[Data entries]
▽

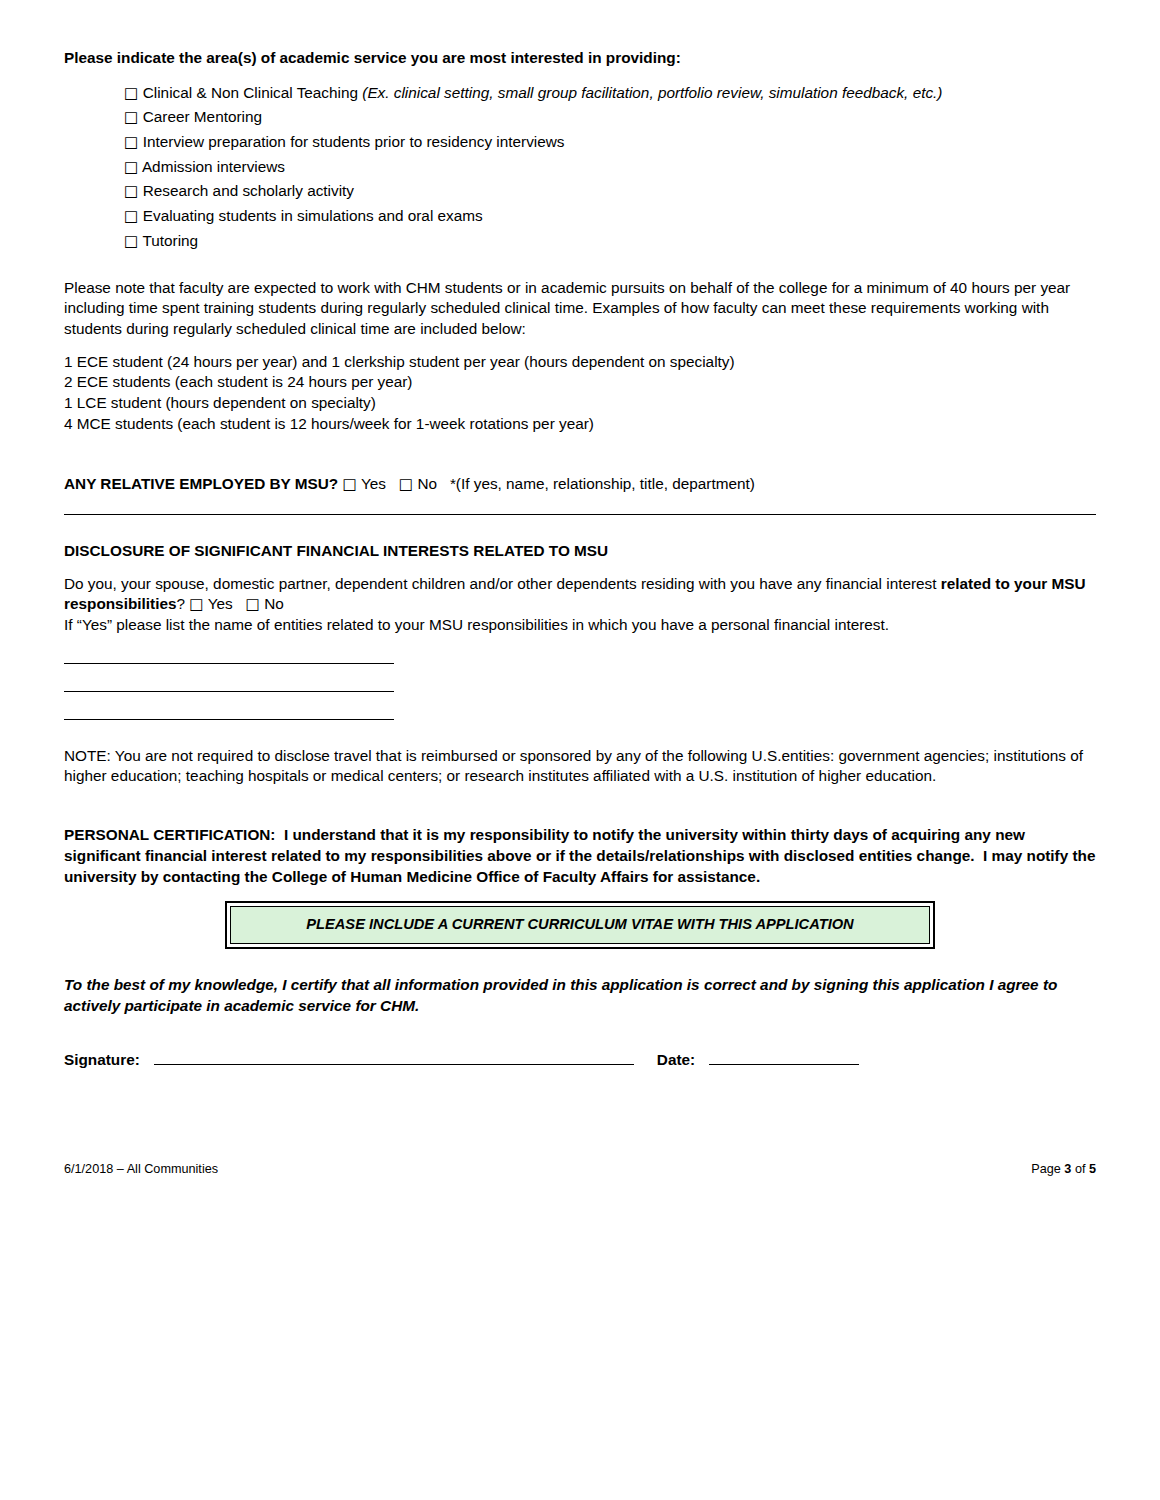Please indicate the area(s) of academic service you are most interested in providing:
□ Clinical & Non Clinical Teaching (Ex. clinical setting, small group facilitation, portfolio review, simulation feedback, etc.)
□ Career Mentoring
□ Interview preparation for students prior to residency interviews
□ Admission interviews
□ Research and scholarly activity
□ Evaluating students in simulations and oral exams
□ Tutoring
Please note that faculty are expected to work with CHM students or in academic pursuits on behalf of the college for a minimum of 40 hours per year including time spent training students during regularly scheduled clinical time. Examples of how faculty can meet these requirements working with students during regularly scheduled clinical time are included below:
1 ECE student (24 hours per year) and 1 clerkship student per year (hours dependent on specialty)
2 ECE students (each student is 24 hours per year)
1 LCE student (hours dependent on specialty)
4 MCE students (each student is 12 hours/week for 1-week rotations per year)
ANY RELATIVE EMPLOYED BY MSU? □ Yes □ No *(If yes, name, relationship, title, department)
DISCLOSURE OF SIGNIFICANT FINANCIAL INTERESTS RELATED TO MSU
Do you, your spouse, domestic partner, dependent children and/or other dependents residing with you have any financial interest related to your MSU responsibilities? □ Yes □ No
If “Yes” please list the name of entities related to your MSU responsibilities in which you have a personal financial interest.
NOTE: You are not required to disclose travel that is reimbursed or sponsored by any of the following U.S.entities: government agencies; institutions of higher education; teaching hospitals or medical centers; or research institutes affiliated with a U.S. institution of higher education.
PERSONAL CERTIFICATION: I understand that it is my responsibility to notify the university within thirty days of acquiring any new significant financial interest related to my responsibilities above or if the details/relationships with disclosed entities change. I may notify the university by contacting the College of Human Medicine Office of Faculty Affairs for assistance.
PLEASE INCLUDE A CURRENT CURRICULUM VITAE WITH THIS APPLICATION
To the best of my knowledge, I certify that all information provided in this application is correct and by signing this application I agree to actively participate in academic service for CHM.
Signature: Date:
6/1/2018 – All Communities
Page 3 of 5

△

**ASSIGNED TASK**. Given the data above, transcribe exactly the lines from the one containing "1 LCE student (hours dependent on specialty)" down to the one containing "personal financial interest.", and no others.

**ANSWER AREA**.
1 LCE student (hours dependent on specialty)
4 MCE students (each student is 12 hours/week for 1-week rotations per year)
ANY RELATIVE EMPLOYED BY MSU? □ Yes □ No *(If yes, name, relationship, title, department)
DISCLOSURE OF SIGNIFICANT FINANCIAL INTERESTS RELATED TO MSU
Do you, your spouse, domestic partner, dependent children and/or other dependents residing with you have any financial interest related to your MSU responsibilities? □ Yes □ No
If “Yes” please list the name of entities related to your MSU responsibilities in which you have a personal financial interest.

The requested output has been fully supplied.